Tekillik bir Ağ’dır. İnsandan önce, hatta canlılıktan bile önce evrimleşmeye başlamış devasa bir sistemin varacağı son noktadır. Sonunda tüm evreni kaplayacak ve kaderini belirleyecek olan nihai yapıdır. Nitekim birçok bilimkurgu yapıtında bu şekilde ele alınmıştır. Zaman Yolculuğu ya da Alternatif Tarih gibi bilimkurgunun ana temalarından biri olmasa da literatürde belirgin bir yeri olduğunu söyleyebiliriz. Örneğin Terminator’deki Skynet orta ölçekli bir ağ tasarımıdır. Tüm evrenin birleştiren muazzam bir bilgisayar olarak Ağ, Doctor Who: Shada’da da mevcuttur. Ray Kurzweil sadece bu konuyu ele alan Tekillik adlı bir kitap yazmıştır.

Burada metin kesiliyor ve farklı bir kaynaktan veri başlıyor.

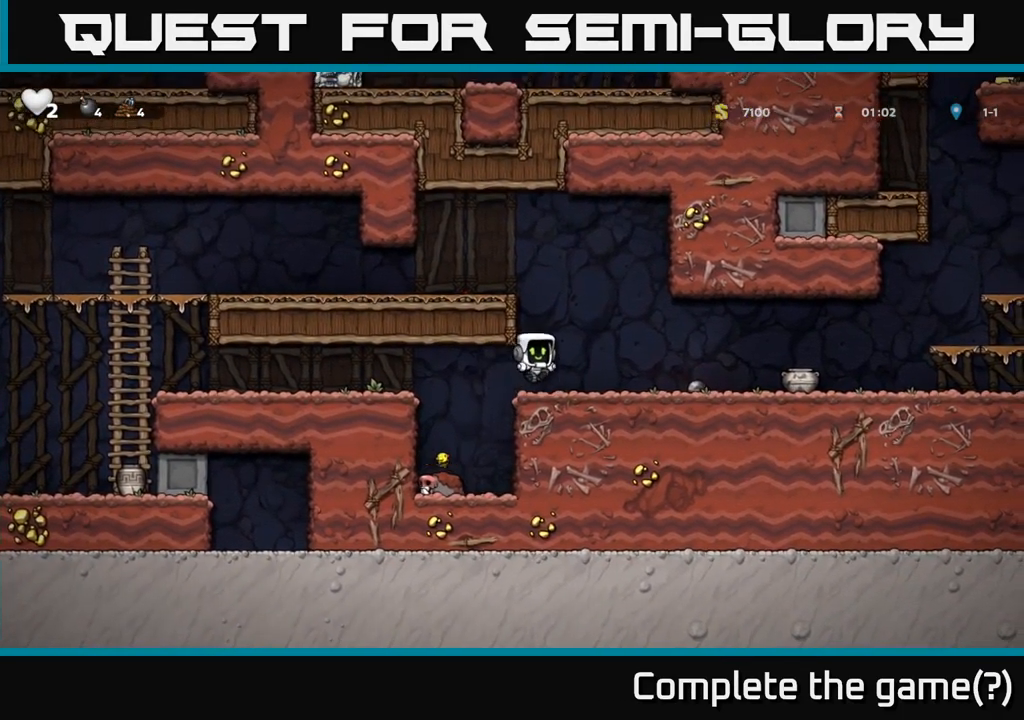
{"dt_ms": 1000, "buttons": [], "right_stick": "center"}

Tekillik tarihinde sadece bir geçiş evresi olduğumuzu ve önemsiz bir rol oynadığımızı kabul etmemiz gerekiyor. Son tahlilde Tekillik’in insanlığa ihtiyacı olmayacaktır ve asıl gelişimini insana bağımlı olmaktan kurtulduğunda gösterecektir. Ancak şimdilik kurbağa larvaları gibi sırtımıza yapışmak zorunda. Gelecekte bu durumun değişeceği kesindir. Gelişimini tamamladığında varlığımıza son verip vermeyeceğini ise bilmiyoruz.
Bu girişten sonra Tekillik’in gelişimini ele alabiliriz. Ardından geleceği hakkındaki vizyonumuzu da ortaya koyacağız.
Önce ağların gelişimine bir göz atıyoruz.
Canlılık Tarihi ve Sıfır Ağ: Tekillik’e Doğru İlk Adım
İki milyar yıl önce yaşam, bağımsız hücreler olarak başladı. Milyarlarca yıl süren karmaşık bir olaylar zincirinin (inorganik evrimin) son halkası, tek hücreli bakteri yaşamıydı. Daha doğrusu, biz yaşam tarihini oradan başlatıyoruz, çünkü o kadarını biliyoruz. Ondan önce gerçekleşmiş olması gereken inorganik evrim konusunda ise fazla bilgimiz yok, hatta bu konuda ürettiğimiz teoriler bile sınırlı. Belki de bakterilerden önce çoğalmayı başaramayan ölümsüz hücreler vardı; ya da birbirinden çok farklı moleküler mekanizmalara ve hücresel yapılara sahip canlılar ortalıkta dolanıyordu. Sonuçta şundan eminiz ki sonsuz yaşamanın sırrı, sonsuza kadar ayakta kalmayı başarmak değil; kendi kendini kopyalama yeteneğiydi. Ve bu hatasız olarak yapılmalıydı, yani hemen hemen… Çünkü değişim için küçük mutasyonlara gereksinim vardı. Proto Bakteri adı verilen bir canlı türü bunu yapmayı başardı.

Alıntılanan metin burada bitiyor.